Question

Find the perimeter of the triangle whose vertices are the following specified points in the plane.

Answer 1

Let A = (1,-5), B = (2,9) and C = (-6,-8). Solve first for AB, BC, and CA.
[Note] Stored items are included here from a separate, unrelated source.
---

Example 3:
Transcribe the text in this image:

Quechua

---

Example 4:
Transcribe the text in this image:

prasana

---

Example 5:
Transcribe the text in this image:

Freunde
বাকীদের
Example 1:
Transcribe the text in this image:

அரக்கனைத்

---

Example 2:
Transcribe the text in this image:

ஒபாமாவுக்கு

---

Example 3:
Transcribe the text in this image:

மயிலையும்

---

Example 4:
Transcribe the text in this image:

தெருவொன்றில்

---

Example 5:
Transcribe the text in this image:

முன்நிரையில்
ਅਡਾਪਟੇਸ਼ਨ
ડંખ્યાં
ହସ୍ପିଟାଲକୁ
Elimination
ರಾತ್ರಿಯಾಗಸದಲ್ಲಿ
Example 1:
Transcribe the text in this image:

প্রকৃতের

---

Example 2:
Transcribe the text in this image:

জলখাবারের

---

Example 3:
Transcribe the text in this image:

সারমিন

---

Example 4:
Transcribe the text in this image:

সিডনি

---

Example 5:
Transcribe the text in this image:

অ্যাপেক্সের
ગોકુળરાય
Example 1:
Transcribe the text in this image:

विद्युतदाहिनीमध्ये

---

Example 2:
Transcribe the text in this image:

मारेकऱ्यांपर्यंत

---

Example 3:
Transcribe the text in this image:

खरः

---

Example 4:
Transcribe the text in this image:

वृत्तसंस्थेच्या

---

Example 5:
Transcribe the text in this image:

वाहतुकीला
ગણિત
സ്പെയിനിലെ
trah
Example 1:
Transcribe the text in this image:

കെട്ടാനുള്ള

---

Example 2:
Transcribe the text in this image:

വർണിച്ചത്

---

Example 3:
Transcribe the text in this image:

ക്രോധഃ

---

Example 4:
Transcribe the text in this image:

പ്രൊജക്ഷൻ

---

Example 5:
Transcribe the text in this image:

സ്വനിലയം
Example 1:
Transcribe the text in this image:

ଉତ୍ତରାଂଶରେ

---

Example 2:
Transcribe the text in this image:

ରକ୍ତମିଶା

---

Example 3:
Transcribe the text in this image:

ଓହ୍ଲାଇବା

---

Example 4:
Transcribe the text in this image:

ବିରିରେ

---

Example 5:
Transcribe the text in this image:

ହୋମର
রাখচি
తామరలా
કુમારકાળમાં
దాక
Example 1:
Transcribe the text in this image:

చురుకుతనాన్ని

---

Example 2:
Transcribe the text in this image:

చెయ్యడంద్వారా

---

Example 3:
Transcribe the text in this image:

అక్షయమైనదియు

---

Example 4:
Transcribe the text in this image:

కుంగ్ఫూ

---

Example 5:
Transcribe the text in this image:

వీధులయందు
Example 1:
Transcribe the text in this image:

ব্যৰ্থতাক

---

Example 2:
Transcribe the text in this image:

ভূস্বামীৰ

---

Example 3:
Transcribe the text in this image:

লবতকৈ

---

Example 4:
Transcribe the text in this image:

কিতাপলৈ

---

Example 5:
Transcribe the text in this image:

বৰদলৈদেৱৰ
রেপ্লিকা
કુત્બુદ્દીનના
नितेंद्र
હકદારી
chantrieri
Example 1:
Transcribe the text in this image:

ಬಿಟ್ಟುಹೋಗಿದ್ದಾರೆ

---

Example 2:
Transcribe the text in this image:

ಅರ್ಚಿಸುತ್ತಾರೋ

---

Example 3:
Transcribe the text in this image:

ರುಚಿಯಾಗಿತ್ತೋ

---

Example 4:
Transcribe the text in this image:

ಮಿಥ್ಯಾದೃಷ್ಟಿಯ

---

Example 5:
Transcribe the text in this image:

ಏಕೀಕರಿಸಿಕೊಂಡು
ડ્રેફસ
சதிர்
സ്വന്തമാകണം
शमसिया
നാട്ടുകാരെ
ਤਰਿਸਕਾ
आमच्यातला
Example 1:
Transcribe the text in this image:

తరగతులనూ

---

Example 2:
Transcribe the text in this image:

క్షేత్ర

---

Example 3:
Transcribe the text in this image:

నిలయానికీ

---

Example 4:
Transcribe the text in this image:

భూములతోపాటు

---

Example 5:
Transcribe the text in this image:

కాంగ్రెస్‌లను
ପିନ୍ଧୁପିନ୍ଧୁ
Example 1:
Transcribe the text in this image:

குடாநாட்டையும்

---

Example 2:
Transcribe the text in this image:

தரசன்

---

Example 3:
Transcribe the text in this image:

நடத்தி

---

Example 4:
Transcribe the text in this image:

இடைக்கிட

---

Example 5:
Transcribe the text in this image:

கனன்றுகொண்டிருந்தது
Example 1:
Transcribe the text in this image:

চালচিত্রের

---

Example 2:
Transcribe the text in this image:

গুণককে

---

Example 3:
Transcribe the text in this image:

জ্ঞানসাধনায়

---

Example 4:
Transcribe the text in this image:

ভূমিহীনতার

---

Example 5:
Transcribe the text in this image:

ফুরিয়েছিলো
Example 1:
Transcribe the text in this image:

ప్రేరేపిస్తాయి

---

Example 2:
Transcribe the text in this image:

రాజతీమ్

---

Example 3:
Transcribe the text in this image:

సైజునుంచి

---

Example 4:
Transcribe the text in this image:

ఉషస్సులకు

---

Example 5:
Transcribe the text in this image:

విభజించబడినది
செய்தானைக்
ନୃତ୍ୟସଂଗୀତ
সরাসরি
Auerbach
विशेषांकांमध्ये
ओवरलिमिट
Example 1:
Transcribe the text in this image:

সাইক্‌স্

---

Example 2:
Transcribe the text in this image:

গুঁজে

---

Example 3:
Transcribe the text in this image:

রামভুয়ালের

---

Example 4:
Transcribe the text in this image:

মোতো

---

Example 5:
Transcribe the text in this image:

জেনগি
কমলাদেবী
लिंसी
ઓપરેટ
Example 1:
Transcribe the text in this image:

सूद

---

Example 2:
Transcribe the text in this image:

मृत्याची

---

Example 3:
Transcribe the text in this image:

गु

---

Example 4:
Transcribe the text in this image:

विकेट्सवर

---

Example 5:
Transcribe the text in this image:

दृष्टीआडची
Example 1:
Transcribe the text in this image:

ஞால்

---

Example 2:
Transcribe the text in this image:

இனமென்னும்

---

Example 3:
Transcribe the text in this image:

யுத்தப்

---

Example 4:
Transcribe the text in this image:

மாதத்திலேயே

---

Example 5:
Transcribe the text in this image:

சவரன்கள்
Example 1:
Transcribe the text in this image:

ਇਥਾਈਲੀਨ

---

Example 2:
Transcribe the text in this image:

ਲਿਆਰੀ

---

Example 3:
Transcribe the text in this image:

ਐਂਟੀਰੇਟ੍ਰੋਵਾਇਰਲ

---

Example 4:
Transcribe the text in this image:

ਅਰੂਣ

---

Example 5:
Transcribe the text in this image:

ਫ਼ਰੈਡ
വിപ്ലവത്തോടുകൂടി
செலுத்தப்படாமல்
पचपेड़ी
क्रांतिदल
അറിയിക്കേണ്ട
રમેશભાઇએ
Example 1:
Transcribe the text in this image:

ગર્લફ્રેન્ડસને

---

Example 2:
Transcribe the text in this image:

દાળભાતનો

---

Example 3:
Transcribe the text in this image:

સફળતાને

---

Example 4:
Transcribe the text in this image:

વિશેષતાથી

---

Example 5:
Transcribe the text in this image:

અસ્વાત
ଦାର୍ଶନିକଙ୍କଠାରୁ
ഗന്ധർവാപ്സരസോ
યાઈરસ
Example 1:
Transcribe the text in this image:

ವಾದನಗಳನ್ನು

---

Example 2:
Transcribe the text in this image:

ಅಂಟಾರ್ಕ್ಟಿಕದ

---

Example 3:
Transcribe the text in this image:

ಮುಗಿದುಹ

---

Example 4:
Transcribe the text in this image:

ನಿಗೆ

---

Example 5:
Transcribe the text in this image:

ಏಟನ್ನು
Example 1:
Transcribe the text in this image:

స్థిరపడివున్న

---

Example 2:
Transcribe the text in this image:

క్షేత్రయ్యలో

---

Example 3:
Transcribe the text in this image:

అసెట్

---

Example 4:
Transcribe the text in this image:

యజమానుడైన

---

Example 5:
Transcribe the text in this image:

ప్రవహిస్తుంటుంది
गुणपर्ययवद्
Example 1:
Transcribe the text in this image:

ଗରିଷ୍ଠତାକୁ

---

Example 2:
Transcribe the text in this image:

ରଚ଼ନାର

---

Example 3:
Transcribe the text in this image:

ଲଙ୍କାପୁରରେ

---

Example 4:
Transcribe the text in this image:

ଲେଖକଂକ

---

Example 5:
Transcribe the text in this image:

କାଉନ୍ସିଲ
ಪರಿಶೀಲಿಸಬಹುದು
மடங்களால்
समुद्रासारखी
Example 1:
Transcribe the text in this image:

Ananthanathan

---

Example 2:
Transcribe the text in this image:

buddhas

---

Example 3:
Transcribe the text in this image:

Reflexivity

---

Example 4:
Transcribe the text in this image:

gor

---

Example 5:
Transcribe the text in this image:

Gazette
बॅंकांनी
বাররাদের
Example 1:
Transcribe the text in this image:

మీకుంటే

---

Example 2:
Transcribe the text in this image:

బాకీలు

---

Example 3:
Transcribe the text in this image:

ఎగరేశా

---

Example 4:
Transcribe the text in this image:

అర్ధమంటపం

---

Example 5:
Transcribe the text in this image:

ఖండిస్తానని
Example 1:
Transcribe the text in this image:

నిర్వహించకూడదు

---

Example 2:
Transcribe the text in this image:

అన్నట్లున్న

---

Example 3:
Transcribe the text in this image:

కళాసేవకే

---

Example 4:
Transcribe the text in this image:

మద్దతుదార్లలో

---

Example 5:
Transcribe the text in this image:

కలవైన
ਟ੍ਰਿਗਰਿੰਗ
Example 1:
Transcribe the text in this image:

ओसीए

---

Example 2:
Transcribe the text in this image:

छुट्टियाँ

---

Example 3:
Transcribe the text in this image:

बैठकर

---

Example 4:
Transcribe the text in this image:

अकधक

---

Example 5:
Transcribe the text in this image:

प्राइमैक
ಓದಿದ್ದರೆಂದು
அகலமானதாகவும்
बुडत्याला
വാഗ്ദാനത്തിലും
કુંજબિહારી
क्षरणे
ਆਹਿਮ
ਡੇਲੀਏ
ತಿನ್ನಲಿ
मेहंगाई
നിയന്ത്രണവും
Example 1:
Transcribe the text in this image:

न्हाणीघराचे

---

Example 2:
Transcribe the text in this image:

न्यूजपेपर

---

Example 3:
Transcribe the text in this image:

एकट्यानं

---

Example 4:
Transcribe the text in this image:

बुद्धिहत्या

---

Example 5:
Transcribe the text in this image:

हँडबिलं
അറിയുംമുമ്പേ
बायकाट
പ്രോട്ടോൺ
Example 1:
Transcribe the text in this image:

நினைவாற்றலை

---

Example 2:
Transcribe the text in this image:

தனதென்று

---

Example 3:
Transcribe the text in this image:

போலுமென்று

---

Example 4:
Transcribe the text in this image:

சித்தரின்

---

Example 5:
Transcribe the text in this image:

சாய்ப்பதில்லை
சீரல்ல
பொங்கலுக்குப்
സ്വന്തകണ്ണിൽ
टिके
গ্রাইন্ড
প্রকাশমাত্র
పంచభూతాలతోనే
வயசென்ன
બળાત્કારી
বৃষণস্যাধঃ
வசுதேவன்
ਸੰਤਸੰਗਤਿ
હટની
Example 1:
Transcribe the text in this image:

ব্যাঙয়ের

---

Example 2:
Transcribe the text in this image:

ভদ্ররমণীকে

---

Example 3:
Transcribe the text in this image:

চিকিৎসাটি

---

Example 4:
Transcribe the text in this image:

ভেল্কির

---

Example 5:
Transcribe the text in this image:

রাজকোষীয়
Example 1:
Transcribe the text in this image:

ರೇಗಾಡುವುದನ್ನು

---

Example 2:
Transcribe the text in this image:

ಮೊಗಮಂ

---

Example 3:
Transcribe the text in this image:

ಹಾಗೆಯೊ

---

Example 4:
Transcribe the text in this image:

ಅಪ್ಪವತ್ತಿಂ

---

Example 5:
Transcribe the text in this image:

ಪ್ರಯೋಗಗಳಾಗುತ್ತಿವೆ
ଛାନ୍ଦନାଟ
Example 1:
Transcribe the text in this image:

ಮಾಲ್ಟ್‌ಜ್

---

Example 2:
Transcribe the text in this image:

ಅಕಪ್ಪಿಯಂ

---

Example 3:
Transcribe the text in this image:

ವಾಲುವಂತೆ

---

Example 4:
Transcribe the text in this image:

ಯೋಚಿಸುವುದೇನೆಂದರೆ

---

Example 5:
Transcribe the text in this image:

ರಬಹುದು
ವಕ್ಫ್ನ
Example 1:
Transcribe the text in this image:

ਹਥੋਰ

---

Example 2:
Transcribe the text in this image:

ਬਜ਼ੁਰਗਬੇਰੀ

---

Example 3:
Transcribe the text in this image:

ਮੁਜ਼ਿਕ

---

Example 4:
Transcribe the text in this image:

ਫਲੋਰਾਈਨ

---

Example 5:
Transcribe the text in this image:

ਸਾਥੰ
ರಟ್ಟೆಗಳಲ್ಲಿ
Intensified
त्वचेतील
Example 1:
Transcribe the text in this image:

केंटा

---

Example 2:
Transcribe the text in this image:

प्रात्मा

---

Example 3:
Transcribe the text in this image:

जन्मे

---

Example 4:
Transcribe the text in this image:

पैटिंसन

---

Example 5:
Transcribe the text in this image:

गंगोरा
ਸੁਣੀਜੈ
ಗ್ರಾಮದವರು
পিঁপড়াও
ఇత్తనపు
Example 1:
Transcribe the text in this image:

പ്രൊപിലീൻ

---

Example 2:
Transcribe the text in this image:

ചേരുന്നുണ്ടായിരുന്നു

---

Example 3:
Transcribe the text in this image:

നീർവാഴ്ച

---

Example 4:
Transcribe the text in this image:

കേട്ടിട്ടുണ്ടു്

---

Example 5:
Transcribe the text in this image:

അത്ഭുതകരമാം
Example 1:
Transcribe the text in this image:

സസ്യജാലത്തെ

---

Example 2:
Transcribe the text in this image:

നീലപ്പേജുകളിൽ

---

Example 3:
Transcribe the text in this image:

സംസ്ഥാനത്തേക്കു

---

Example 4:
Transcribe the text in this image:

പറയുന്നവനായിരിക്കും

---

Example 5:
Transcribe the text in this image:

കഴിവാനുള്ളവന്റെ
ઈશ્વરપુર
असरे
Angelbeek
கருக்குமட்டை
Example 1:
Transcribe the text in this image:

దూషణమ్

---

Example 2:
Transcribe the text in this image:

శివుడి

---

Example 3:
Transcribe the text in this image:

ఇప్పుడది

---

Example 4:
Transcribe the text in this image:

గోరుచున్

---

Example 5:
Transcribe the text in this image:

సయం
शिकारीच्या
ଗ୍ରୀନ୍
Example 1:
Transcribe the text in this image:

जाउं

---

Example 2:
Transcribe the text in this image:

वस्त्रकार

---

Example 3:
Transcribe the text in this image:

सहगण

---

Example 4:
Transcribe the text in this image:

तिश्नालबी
$\begin{gathered} \text{Solve for }\overline{AB} \\ \overline{AB}=\sqrt[]{(1-2)^2+(-5-9)^2} \\ \overline{AB}=\sqrt[]{(-1)^2+(-14)^2} \\ \overline{AB}=\sqrt[]{1+196} \\ \overline{AB}=\sqrt[]{197} \\ \overline{AB}\approx14.04\text{ units} \end{gathered}$$\begin{gathered} \text{Solve for }\overline{BC} \\ \text{ }\overline{BC}=\sqrt[]{(2-(-6))^2+(9-(-8))^2} \\ \text{ }\overline{BC}=\sqrt[]{(8)^2+(17)^2} \\ \text{ }\overline{BC}=\sqrt[]{(64)^{}+(289)^{}} \\ \text{ }\overline{BC}=\sqrt[]{353^{}} \\ \overline{BC}\approx18.79\text{ units} \end{gathered}$$\begin{gathered} \text{Solve for }\overline{CA} \\ \text{ }\overline{CA}=\sqrt[]{(-6-1)^2+(-8-(-5))^2} \\ \text{ }\overline{CA}=\sqrt[]{(-7)^2+(-3)^2} \\ \text{ }\overline{CA}=\sqrt[]{49+9} \\ \text{ }\overline{CA}=\sqrt[]{58} \\ \text{ }\overline{CA}\approx7.62\text{ units} \end{gathered}$

Now solve for Perimeter

$\begin{gathered} P=\overline{AB}+\overline{BC}+\overline{CA} \\ P=14.04+18.79+7.62 \\ P=40.45\text{ units} \end{gathered}$

Therefore, the perimeter of the triangle whose points in the plane are (1,-5), (2,9) and (-6,-8) is 40.45 units.